### WORK INSTRUCTIONS
1. According to the biography, what did Jones's doctoral dissertation later serve as, and what was the dissertation a case study of?
2. In the biography, what field did Jones earn his PhD in, and in what year?
3. Reproduce the part of the biography that opens with the words containing "Jeffrey P. Jones is executive" and closes with "the Post-Network Era.", renaming "executive director" as "managing director".

### TEXT PROVIDED
- - - -

Jeffrey P. Jones is executive director of the George Foster Peabody Awards and Lambdin Kay Chair for the Peabodys at the University of Georgia. Jones was appointed as only the fifth director of the program in July 2013. He is also Director of the Peabody Media Center. Jones is the author and editor of six books including Entertaining Politics: Satirical Television and Political Engagement and Satire TV: Politics and Comedy in the Post-Network Era.

==Education==
Jeffrey P. Jones was born in Greenville, South Carolina, but hails from Auburn, Alabama. He attended Auburn University, where he earned a BA in political science in 1985 and an MA in political science in 1993, with an emphasis in Soviet and East European Studies. He attended the University of Texas at Austin on a Foreign Language Area Studies Fellowship (FLAS) in 1993, before changing career paths and earning a PhD in radio-TV-film in 1999. His dissertation was a case study of Politically Incorrect with Bill Maher, the foundation for Jones's first book, Entertaining Politics: New Political Television and Civic Culture.

Jones has held teaching positions at colleges and universities in Texas, Alabama, Maryland, Virginia, and Georgia, where he has taught courses in television, journalism, documentary, political communication, law and policy, new media, and popular culture.

==Career==

===Academic positions===
Jeffrey P. Jones is professor, Lambdin Kay Chair for the Peabodys, and executive director of the Peabody Awards at the University of Georgia. Under his tenure, the awards ceremony was changed from a weekday luncheon held at the Waldorf Astoria in New York City to a weekend dinner with red carpet at Cipriani Wall Street in downtown Manhattan. In 2016, the awards also began announcing 60 nominees for the first time, from which 30 winners were chosen for receipt of a Peabody Award.

The ceremony also began using comedian hosts, including Fred Armison (2015), Keegan-Michael Key (2016), Rashida Jones (2017), and Hasan Minhaj (2018). The awards’ recognition of outstanding media careers was formalized in 2018 with the launched of the Mercedes Benz Career Achievement Award, honoring Carol Burnett in 2018 and PEGOT-winner Rita Morena in 2019.

- - - -

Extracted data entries

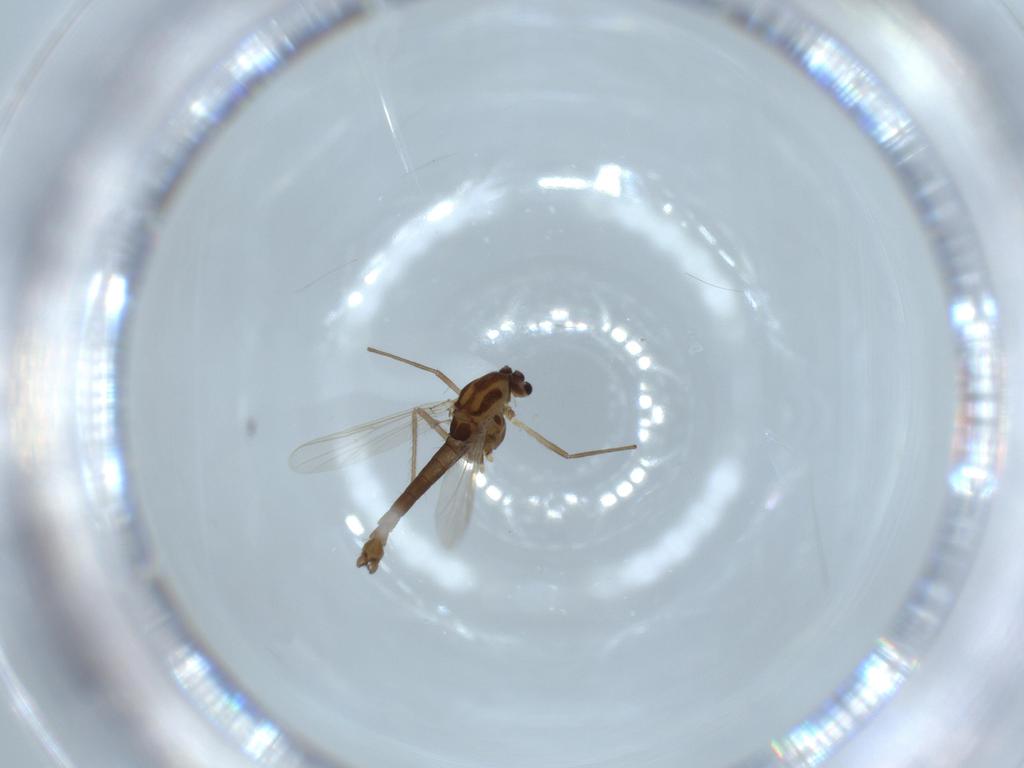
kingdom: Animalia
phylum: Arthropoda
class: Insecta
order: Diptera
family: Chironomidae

- - - -

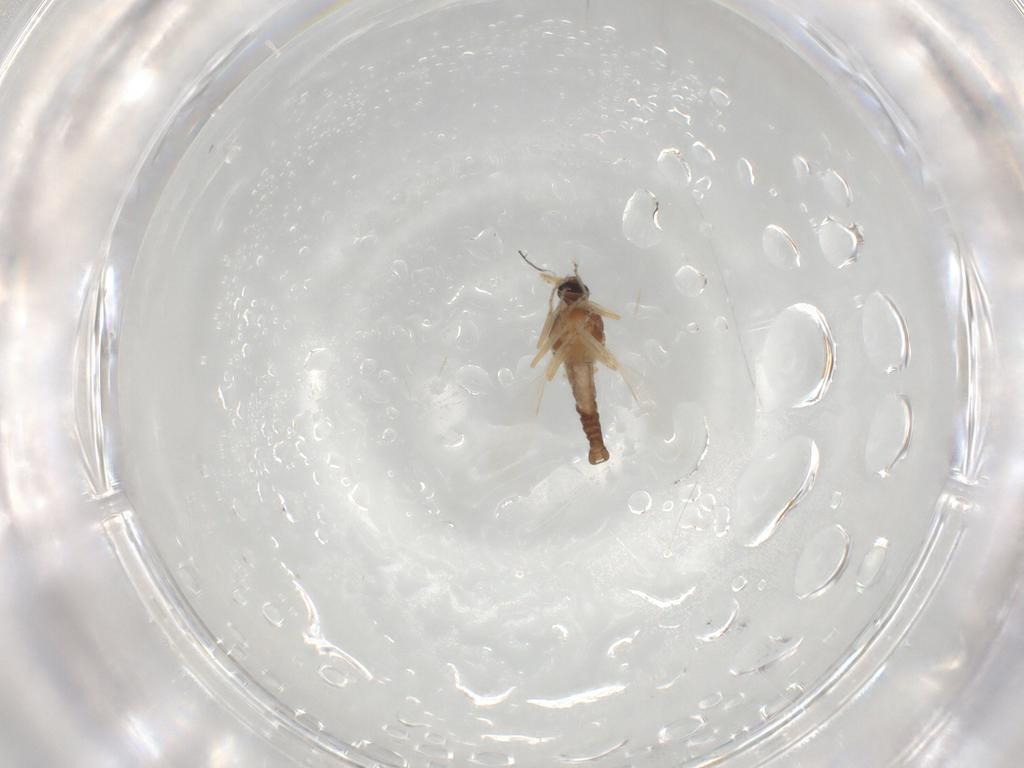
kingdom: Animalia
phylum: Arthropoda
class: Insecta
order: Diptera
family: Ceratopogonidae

- - - -

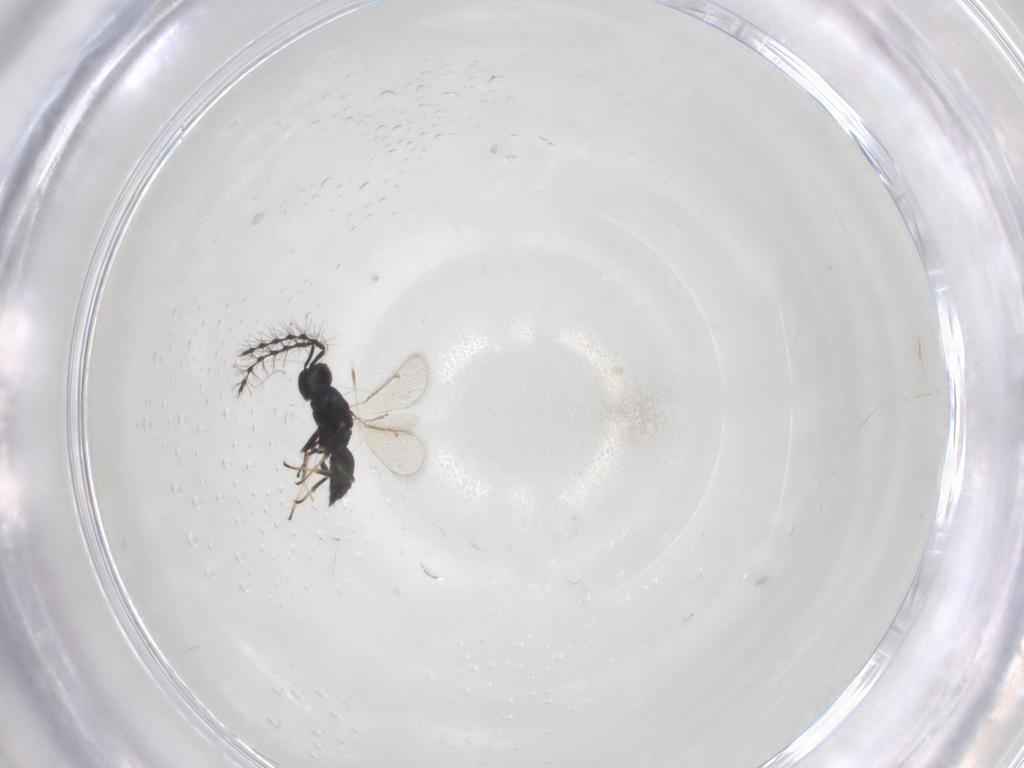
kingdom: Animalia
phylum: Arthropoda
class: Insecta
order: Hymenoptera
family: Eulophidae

- - - -

### TASK ANSWERS
1. Jones's dissertation was a case study of Politically Incorrect with Bill Maher. It later served as the foundation for his first book.

2. He earned a PhD in radio-TV-film in 1999.

3.
Jeffrey P. Jones is managing director of the George Foster Peabody Awards and Lambdin Kay Chair for the Peabodys at the University of Georgia. Jones was appointed as only the fifth director of the program in July 2013. He is also Director of the Peabody Media Center. Jones is the author and editor of six books including Entertaining Politics: Satirical Television and Political Engagement and Satire TV: Politics and Comedy in the Post-Network Era.